- Brief: Using the entries below, say how many of the lines carry "linejoin". Write the number alone.

━━━ Provided records

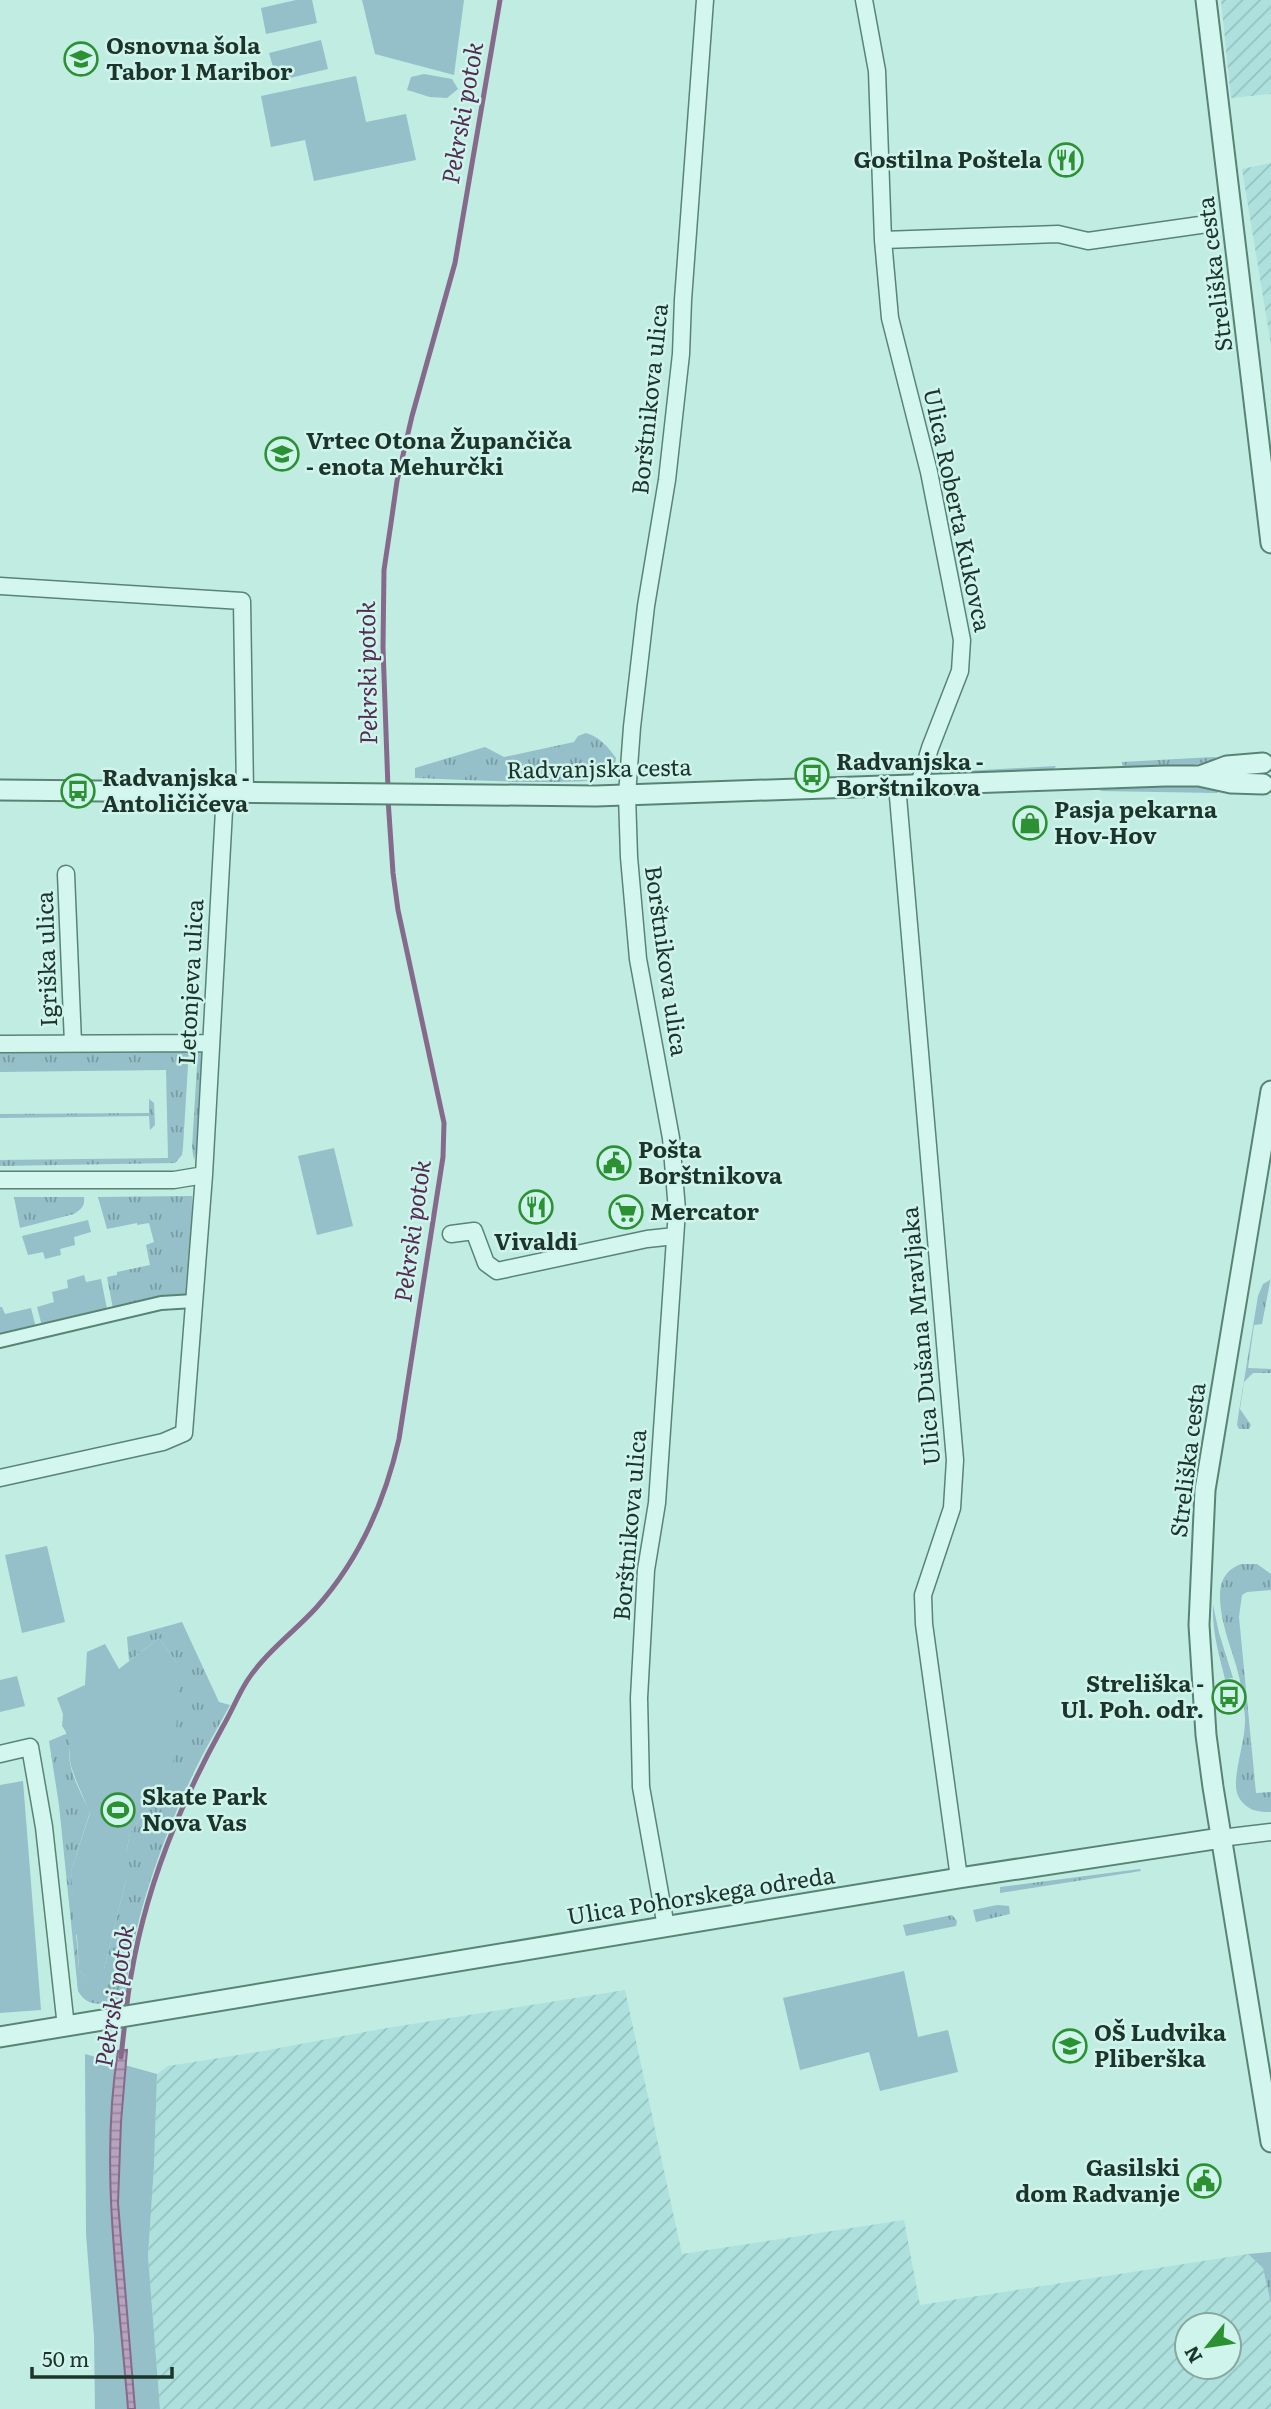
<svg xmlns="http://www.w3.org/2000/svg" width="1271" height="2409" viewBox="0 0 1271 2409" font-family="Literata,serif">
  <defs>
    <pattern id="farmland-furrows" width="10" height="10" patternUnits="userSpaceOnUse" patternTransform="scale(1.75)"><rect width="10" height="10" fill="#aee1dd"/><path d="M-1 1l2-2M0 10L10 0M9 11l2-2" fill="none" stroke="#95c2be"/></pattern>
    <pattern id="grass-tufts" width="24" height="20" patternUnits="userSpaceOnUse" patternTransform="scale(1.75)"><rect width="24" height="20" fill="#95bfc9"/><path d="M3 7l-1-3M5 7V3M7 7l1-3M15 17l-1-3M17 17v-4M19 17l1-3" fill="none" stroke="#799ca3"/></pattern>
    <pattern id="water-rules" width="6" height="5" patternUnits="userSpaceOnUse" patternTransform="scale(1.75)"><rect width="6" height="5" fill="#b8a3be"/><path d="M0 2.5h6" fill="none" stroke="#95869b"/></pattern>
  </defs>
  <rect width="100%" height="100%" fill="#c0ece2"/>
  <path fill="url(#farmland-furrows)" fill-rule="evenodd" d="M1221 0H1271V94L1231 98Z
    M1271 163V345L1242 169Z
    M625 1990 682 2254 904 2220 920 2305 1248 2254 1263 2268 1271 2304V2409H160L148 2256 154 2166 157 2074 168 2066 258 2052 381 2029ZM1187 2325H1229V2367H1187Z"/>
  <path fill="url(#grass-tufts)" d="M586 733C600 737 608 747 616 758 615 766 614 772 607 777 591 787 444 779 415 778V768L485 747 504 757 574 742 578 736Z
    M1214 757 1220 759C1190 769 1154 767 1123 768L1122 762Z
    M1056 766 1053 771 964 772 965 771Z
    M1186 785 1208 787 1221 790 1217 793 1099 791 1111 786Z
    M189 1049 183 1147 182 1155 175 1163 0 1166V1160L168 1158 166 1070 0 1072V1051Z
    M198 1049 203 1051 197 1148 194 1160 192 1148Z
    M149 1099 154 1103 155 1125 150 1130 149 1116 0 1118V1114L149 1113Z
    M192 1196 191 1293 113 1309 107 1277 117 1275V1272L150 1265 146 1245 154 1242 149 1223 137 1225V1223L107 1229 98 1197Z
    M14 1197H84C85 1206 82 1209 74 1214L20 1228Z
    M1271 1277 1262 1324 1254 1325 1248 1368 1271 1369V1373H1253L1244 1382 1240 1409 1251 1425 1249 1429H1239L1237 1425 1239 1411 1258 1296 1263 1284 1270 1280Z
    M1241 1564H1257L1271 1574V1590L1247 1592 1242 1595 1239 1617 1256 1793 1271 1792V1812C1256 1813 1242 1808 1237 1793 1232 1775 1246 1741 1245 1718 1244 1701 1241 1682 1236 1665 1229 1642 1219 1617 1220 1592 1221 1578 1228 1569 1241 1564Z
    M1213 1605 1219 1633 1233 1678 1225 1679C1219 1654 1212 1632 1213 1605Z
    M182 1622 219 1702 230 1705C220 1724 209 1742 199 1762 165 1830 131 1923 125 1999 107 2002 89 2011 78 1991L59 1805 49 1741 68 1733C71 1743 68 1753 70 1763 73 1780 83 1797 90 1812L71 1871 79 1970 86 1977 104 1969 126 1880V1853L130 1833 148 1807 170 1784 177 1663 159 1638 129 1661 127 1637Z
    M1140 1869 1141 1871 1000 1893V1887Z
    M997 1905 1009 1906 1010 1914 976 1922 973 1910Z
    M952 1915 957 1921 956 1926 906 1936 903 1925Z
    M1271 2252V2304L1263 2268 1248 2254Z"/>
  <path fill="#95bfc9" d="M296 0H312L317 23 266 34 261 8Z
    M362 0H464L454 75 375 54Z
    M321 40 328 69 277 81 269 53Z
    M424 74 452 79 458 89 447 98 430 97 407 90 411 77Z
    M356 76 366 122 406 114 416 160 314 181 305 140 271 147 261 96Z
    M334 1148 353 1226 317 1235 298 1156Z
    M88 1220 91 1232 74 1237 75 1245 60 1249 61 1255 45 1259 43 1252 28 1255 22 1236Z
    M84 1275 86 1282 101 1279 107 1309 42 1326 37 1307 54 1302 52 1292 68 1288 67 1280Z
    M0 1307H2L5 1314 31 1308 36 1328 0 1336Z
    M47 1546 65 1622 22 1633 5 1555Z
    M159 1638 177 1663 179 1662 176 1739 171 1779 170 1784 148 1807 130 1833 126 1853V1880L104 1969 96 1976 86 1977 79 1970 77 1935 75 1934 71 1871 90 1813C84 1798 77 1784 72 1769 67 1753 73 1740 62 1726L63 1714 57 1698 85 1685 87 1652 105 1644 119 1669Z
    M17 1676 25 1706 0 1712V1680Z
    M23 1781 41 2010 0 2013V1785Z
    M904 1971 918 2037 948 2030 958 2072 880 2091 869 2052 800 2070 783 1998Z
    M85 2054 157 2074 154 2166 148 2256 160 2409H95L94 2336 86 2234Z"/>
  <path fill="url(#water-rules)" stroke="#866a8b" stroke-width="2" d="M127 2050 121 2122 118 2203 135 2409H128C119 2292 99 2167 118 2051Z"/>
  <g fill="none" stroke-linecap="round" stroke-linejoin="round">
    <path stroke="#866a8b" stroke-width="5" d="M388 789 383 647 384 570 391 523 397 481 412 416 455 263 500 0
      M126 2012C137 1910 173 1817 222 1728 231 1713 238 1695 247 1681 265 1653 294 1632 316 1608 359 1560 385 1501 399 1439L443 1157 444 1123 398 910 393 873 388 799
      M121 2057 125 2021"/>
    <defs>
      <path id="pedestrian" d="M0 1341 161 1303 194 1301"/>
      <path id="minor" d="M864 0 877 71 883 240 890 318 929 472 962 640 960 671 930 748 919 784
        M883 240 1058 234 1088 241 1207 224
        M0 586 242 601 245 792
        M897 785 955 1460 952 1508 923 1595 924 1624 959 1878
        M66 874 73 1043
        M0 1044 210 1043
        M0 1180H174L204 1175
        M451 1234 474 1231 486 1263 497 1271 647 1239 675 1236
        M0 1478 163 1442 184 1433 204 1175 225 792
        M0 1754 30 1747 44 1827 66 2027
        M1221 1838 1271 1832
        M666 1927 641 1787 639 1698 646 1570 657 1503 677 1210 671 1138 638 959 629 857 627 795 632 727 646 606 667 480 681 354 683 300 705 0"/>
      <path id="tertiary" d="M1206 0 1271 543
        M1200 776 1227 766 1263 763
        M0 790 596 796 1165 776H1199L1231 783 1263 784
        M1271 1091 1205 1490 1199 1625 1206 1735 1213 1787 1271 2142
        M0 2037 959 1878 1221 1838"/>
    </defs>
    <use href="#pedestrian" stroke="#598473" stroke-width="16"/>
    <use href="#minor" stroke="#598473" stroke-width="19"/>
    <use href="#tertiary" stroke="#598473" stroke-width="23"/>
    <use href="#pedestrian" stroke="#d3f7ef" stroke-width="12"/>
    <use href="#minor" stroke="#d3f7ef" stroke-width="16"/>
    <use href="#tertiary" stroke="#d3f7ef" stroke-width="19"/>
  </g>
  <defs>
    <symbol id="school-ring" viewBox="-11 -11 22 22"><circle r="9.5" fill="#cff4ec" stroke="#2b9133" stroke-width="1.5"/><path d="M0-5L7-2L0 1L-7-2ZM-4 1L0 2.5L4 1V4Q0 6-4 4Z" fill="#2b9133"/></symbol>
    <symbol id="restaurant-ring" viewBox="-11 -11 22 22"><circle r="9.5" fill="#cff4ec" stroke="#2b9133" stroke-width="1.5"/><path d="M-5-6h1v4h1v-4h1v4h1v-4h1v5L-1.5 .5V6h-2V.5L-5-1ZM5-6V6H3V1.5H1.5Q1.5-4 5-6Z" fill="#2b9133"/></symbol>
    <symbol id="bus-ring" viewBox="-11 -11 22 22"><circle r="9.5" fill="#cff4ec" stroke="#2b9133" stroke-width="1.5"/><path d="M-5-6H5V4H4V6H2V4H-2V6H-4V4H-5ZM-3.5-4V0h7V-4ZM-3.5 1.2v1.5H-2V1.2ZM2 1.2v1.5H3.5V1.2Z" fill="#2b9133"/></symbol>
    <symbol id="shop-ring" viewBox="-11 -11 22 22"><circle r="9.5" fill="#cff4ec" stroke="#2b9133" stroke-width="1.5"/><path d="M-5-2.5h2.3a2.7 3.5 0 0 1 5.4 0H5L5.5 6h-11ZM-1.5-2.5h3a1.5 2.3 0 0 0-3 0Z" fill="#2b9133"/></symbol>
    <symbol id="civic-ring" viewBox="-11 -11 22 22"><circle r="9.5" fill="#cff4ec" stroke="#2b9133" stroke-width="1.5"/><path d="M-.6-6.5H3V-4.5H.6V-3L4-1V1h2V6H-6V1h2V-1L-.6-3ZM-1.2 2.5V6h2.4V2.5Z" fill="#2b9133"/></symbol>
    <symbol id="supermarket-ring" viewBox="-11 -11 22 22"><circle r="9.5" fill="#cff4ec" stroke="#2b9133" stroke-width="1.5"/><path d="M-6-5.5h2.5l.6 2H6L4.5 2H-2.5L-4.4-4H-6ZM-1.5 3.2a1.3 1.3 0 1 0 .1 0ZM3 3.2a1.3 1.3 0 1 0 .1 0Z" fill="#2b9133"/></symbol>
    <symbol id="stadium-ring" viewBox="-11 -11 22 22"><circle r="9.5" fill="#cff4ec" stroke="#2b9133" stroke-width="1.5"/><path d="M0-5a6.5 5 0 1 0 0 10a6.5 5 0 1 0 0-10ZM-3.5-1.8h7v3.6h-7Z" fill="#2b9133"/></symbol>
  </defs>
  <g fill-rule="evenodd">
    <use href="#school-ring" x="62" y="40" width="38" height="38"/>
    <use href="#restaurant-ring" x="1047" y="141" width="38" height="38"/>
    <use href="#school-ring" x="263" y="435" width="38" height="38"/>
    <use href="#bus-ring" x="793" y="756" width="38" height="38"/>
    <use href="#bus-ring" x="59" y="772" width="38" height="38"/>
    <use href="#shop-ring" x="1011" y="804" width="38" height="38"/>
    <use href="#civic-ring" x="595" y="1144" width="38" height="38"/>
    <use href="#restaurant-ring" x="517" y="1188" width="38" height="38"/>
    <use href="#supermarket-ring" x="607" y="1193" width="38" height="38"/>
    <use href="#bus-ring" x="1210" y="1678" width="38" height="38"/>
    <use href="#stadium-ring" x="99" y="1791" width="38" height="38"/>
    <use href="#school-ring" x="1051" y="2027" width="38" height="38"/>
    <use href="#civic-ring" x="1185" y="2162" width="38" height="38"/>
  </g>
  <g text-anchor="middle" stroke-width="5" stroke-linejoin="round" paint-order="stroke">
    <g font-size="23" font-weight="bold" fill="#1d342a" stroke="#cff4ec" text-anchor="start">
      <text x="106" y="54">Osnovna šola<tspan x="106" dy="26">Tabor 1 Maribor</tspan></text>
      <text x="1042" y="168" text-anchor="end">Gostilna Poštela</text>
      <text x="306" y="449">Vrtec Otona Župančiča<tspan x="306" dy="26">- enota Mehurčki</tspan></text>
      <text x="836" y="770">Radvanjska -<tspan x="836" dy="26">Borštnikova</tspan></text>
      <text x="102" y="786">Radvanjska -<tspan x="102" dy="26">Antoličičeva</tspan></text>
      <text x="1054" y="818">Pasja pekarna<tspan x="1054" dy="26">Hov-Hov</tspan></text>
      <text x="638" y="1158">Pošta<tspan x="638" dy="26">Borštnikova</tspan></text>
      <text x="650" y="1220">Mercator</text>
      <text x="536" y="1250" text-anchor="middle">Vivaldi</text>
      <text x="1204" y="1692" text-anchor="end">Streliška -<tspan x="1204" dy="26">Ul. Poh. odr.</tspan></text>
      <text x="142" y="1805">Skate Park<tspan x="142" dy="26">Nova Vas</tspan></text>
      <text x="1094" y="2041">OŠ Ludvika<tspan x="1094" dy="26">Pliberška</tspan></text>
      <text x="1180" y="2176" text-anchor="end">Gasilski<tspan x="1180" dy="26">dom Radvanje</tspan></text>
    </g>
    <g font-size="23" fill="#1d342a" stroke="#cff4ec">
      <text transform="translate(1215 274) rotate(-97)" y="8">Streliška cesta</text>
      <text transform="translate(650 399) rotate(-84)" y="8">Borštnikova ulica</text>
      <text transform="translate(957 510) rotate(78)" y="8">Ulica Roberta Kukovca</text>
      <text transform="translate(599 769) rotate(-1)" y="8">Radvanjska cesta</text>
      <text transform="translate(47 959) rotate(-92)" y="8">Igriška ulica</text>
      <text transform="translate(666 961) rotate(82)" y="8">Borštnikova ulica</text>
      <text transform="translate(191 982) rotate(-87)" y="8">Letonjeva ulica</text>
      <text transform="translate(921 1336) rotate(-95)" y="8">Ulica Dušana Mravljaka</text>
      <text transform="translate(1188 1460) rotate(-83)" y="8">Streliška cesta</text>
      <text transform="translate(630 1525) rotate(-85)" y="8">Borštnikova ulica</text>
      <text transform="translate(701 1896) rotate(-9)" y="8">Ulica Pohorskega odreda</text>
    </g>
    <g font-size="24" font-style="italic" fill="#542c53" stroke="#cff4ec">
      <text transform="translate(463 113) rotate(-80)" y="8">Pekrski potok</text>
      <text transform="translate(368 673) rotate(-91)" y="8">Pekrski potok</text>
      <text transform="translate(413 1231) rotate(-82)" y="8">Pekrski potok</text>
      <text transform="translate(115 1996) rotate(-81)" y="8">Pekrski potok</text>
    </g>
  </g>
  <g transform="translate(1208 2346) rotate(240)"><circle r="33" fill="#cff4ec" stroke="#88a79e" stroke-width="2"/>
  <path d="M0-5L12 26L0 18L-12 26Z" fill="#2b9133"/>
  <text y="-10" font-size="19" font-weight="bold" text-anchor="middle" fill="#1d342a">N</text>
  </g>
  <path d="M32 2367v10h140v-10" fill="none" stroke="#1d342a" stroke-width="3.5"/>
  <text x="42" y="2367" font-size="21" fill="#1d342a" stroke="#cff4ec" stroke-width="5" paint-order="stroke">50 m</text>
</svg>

━━━━━━

- Expected answer: 2